Female buyers alone now make up 19 percent of U.S. homebuyers — nearly double that of single men — according to the latest figures. facts of the National Association of Real Estate Agents (NAR).
This is in stark contrast to forty years ago, when the share of single women and men buying a house was about the same: 11 percent and 10 percent respectively. As of 2023, the share of single men buying property has remained stable at 10 percent.
According to the NAR, the share of recent buyers who are married has also fallen to 59 percent – the lowest level since 2010.
In 1981, when the organization began analyzing the profiles of buyers and sellers, married couples made up 73 percent of homeowners.
Female real estate buyers alone now make up 19 percent of U.S. homebuyers – nearly double that of single men
The share of unmarried couples buying a home has also risen slightly over the past four decades, from 6 percent in 1981 to 9 percent in 2023, the data show.
According to the NAR, the typical single woman buying her first home is 38 – compared to 33 for a man.
In general, home buyers are also getting older. In the 1980s, the average first-time homebuyer was 29 years old, compared to 35 this year.
It comes after analyst Meredith Whitney warned that younger people are missing out on $21 trillion in equity that older generations have built through home ownership.

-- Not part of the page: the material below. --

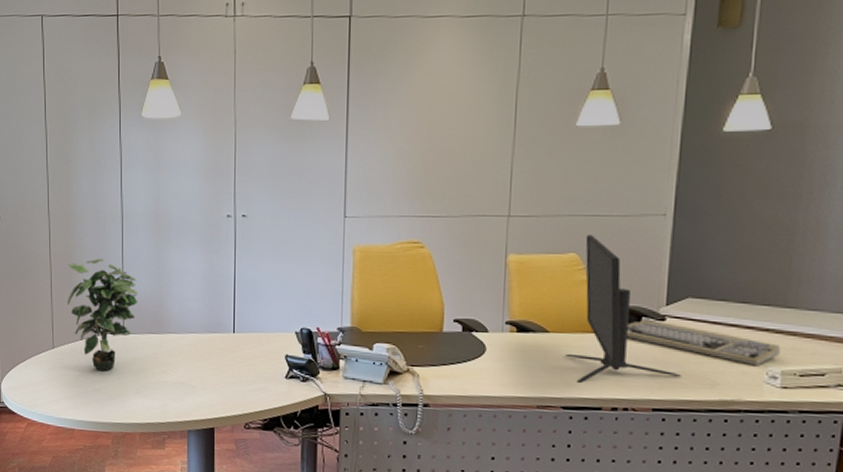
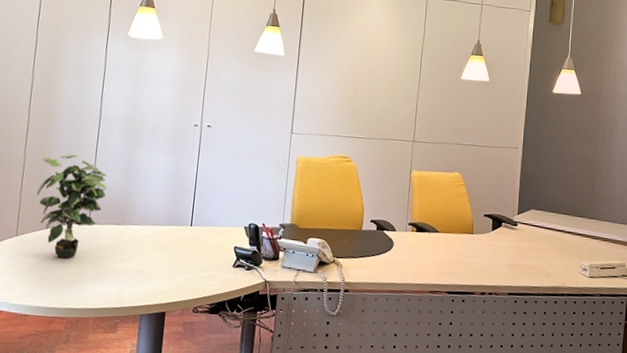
monitor: present [565,235,683,384] -> none [450,159,528,273]
keyboard: present [626,319,781,365] -> none [491,224,589,260]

Whitney, once dubbed the “Oracle of Wall Street” for accurately predicting the 2008 financial crisis, said young people have been priced out of the housing market due to high mortgage rates and rising prices.

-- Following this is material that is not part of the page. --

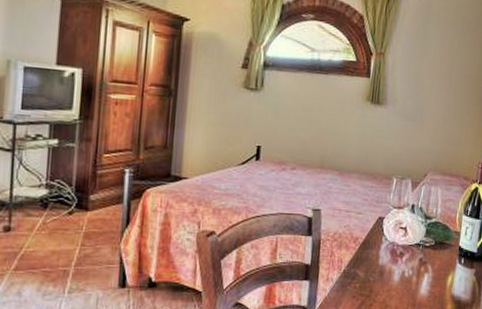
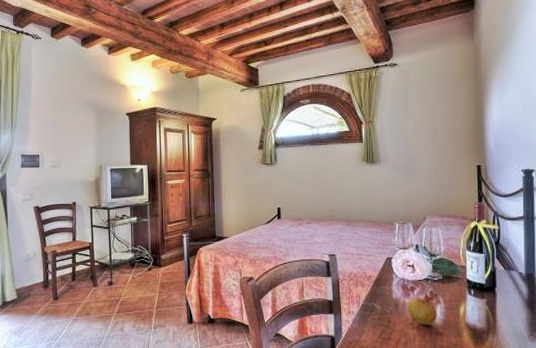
fruit: none [392,259,424,296] -> present [407,292,437,325]

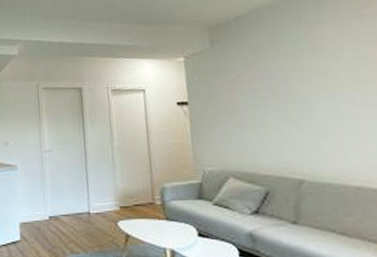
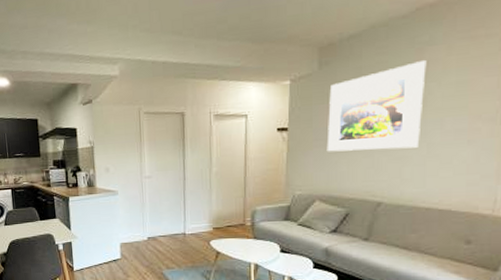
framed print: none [225,38,331,126] -> present [326,60,427,152]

The NAR report also shows that the average homebuyer’s income increased this year to $107,000 from $88,000 in 2022 as home prices trend upward amid low inventory.
The median income for first-time buyers also rose to $95,900, up from $71,000 last year.

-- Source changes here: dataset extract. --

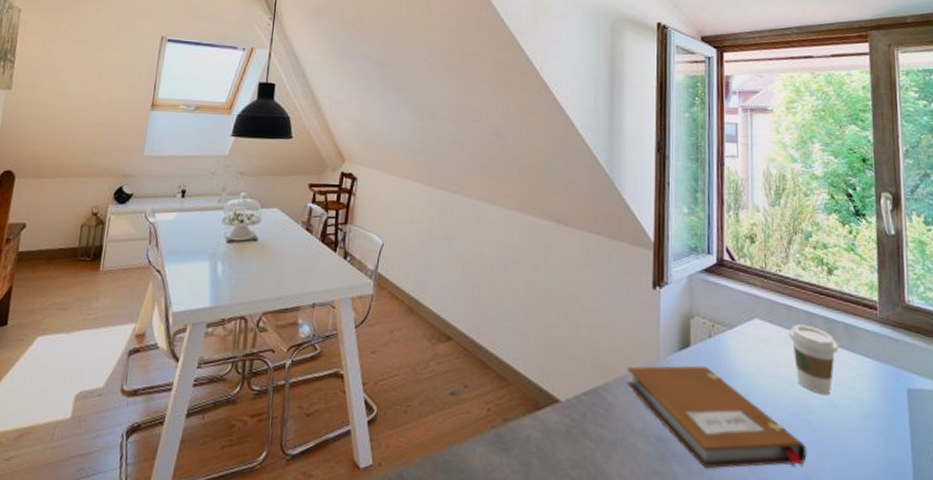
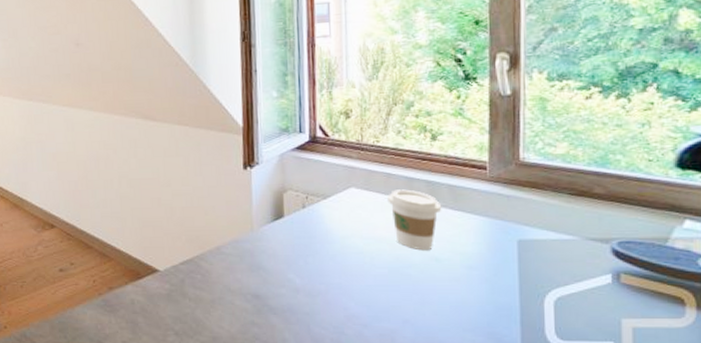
notebook: present [627,365,807,469] -> none [221,233,406,319]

“Given the erosion of housing affordability due to higher home prices and mortgage rates, household income for those who successfully purchased homes has increased by nearly $20,000 and is above six figures for only the second time in our archives,” said Jessica Lautz, deputy chief economist and vice president of research at NAR Bloomberg.
The NAR report also found that the average homebuyer’s income rose from $88,000 to $107,000.
The average interest rate on a 30-year mortgage has fallen to 7.50 percent, according to the latest figures from November 9.
According to the NAR, the average home buyer will also buy cash more often this year.
About 20 percent of buyers paid cash in 2023 – to avoid rising mortgage rates.
That’s up from 13 percent in 2021, before the Federal Reserve began its brutal rate hike campaign in an effort to curb persistent inflation.
The average 30-year fixed-rate mortgage agreement has remained high this year, rising nearly 8 percent last month.
According to the latest figures from government-backed lender Freddie Mac on November 9, the average interest rate has fallen slightly to 7.50 percent.